GT : Agent d'assurance à la Royale Belge, aujourd’hui AXA. Grâce à un régime de départ favorable j’ai pu prendre ma retraite quelques années plus tôt.
Ma femme Ivette a continué à travailler dans le secteur des soins chez Familiehulp (aide familiale, ndlr)
- Vous vivez toujours à Melle et durant plusieurs week-ends, vous êtes ici. En quelle année êtes-vous venus à La Forêt? Pourquoi et comment ici, à La Forêt?
GT : À la fin de 2005, j’ai lu dans le journal des articles sur la région de Viroinval, laquelle n’était pas encore découverte par les touristes.
L'intérêt grandit et j'ai donc pris quelques moments pour googler afin de trouver un gîte. C’est ainsi que nous sommes arivés à La Forêt. Nous y venons régulièrement.

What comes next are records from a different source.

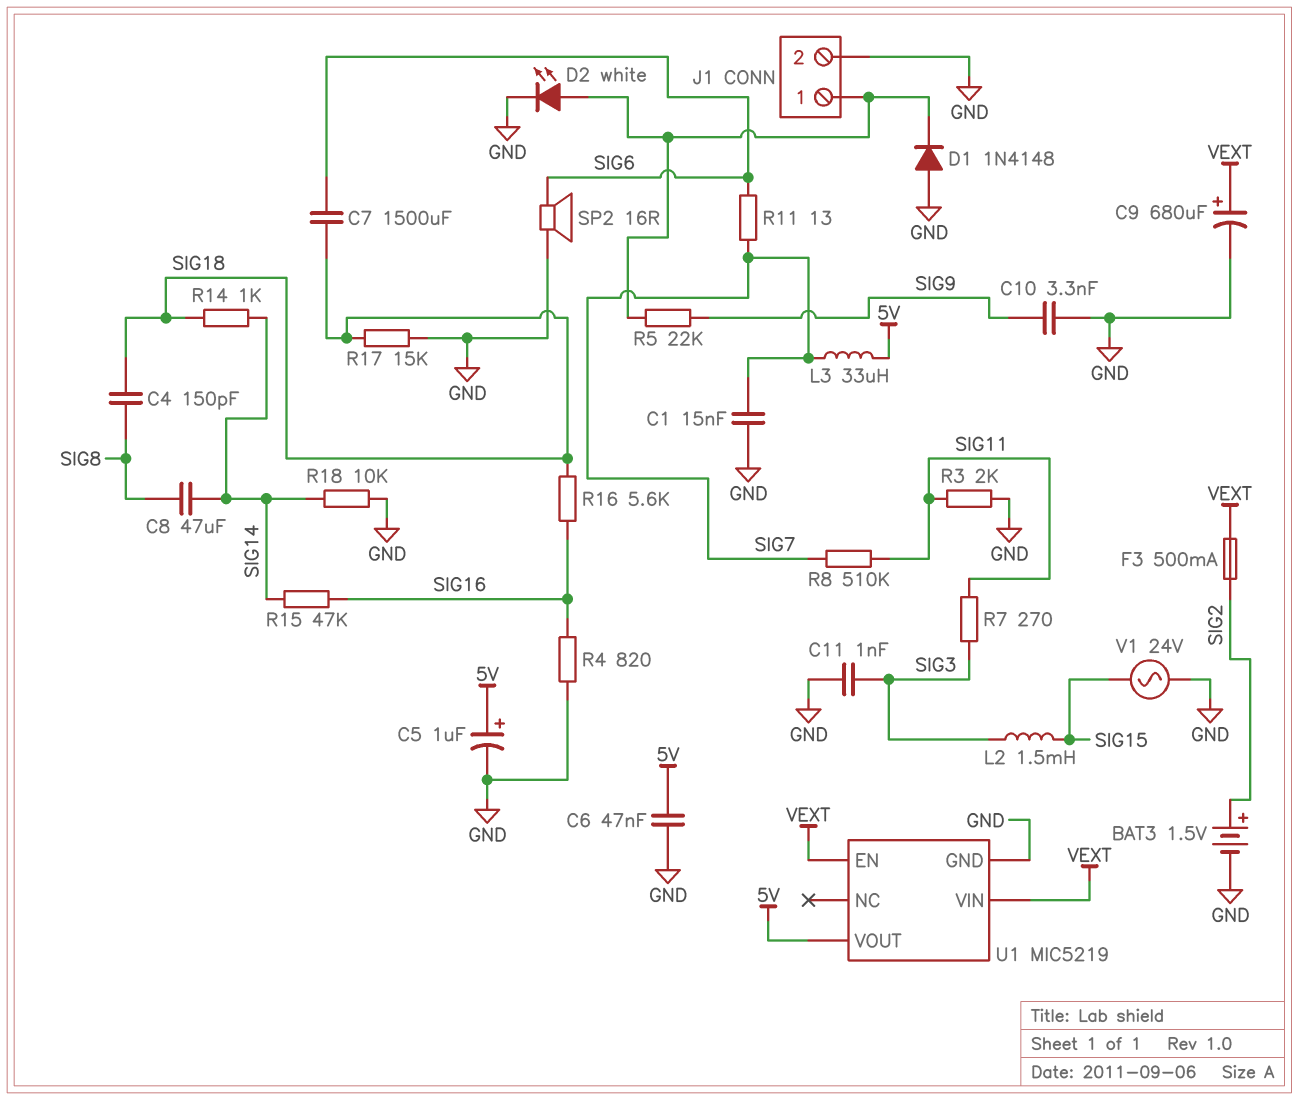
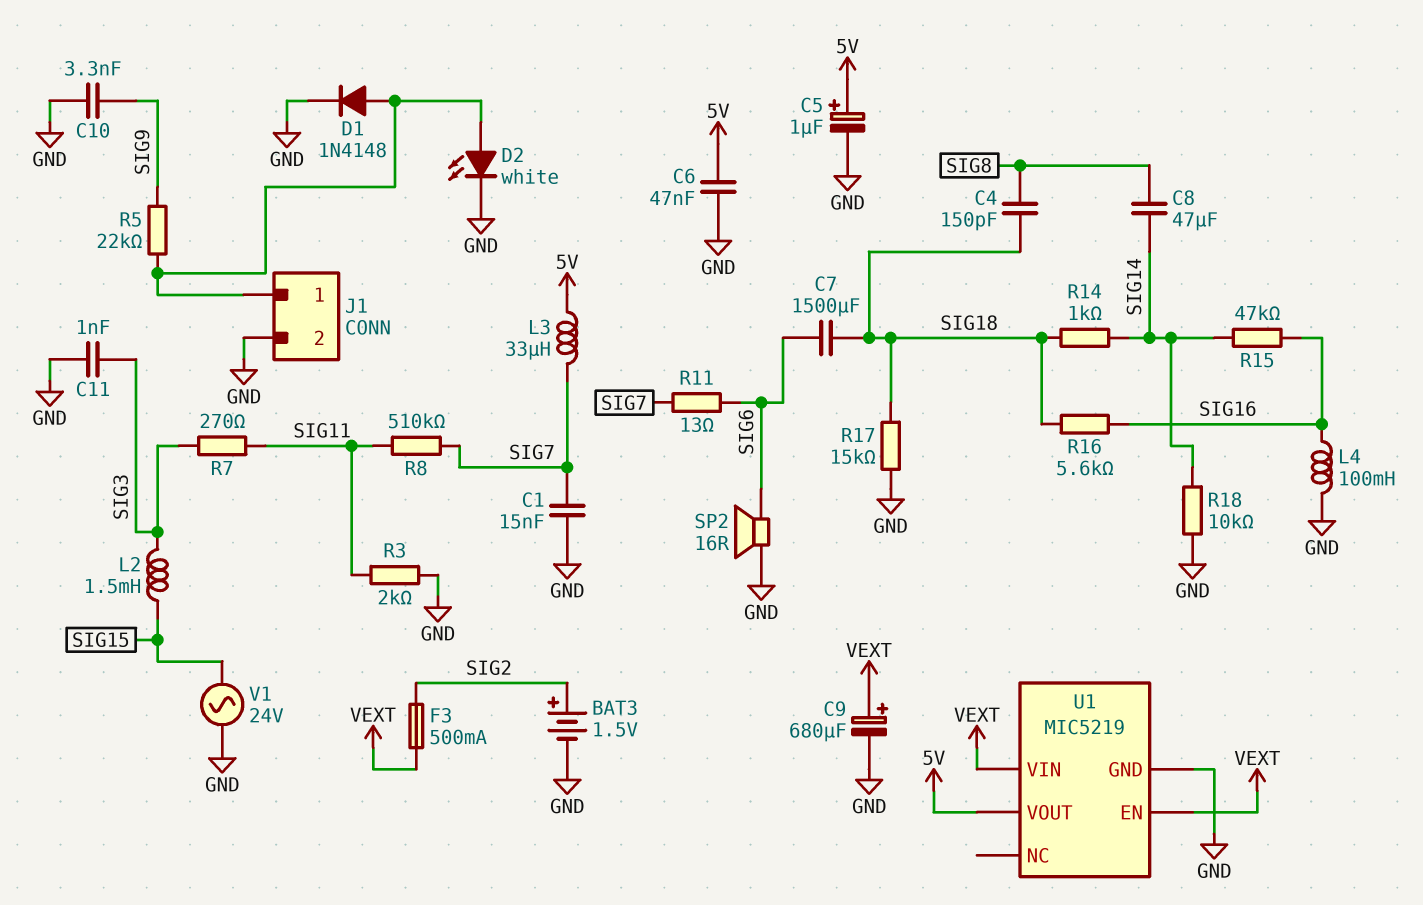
D1: diode 1N4148 (A GND, K J1/1) -> diode 1N4148 (A J1/1, K GND)
L4: none -> 100mH (GND, SIG16)
R4: 820 (GND, SIG16) -> none

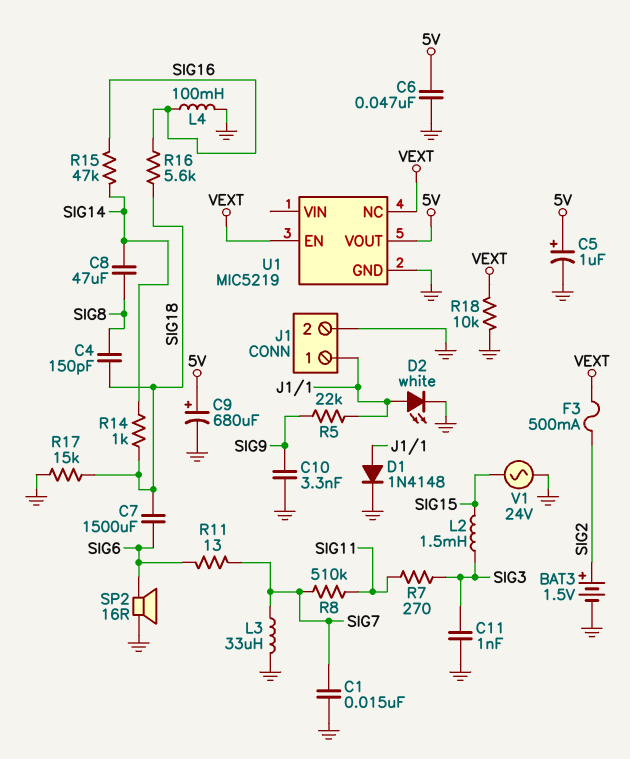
C9: 680uF (plus VEXT, minus GND) -> 680uF (plus 5V, minus GND)
L3: 33uH (5V, SIG7) -> 33uH (GND, SIG7)
R3: 2k (GND, SIG11) -> none
R18: 10k (GND, SIG14) -> 10k (GND, VEXT)
U1 pin NC: none -> VEXT
U1 pin VIN: VEXT -> none

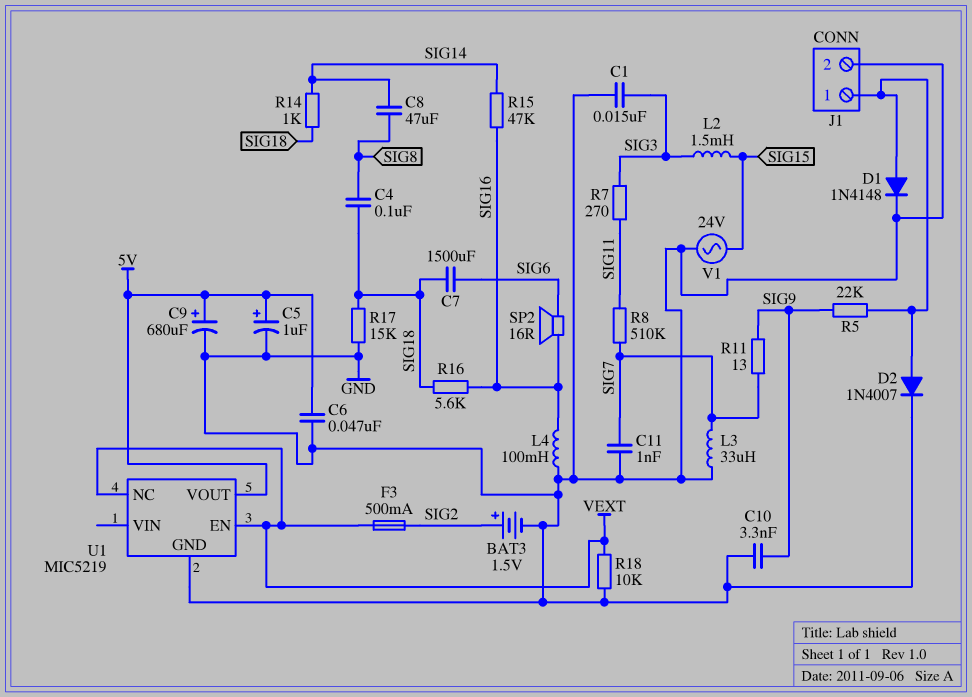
C1: 15nF (GND, SIG7) -> 15nF (GND, SIG3)
C4: 150pF (SIG8, SIG18) -> 100nF (SIG8, SIG18)
C11: 1nF (GND, SIG3) -> 1nF (GND, SIG7)
D2: LED white (A J1/1, K GND) -> diode 1N4007 (A J1/1, K GND)
R11: 13 (SIG6, SIG7) -> 13 (SIG7, SIG9)
SP2: speaker 16R (GND, SIG6) -> speaker 16R (SIG6, SIG16)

Bien qu’initialement on pensait louer, il n’en était pas question.
Nous aimons venir à la Forêt. À partir de notre résidence à Melle, cela nous prend 1h30 pour venir jusqu’ici.
- Toujours satisfait ?
GT : Les statuts du domaine me semblent bien compliqués, mais pour nous, il n’y a aucun problème et tout fonctionne à notre goût.
- Quelles sont vos activités durant votre séjour à La Forêt ?
GT : Il y aura toujours une certaine attention pour l’entretien de la propriété.
Des randonnées pédestres et continuer à découvrir la nature sauvage seront toujours sur notre programme.
Les nombreuses brocantes de la région ne sont pas omis, à la recherche d’un... objet de collection.
- Vous avez eu aussi une carrière d’athlète. En 1969 vous avez remporté le championnat de Belgique sur 800 m. Pourriez-vous nous parler de cette époque.
GT : Ma carrière d’athlétisme a commencé à peu près vers 1960 après avoir joué du foot dans l’équipe de football locale.
Je m’étais affilié à La Gantoise (numéro matricule 1), aujourd’hui KaaGent Atletiek.
Au début je n’étais qu’un suiveur. Mais pendant mon service militaire en 1964 à Stockem près d’Arlon les choses changèrent. J’y avais des possibilités de m’entraîner plus souvent, avec des résultats : chaque année je pourrais renouveler les titres provençaux 400 m. et 800 m.
En 1969 je remportais le championnat de Belgique sur 800 m.
Les circonstances de cette époque ne sont pas comparables avec celles d’aujourd’hui. Par exemple, il n’y avait pas encore de pistes synthétiques. Courir sur des pistes cendrées, parfois mal
entretenues ou des pistes en gazon n’est pas favorable pour mettre un bon temps.
J’ai aussi eu des sélections dans des rencontres internationales Benelux-France et Belgique-Pays-Bas.
Une blessure récurrente au tendon d’Achille interrompit régulièrement ma formation. Ce fut la cause de devoir pratiquer mon sport moins intensivement.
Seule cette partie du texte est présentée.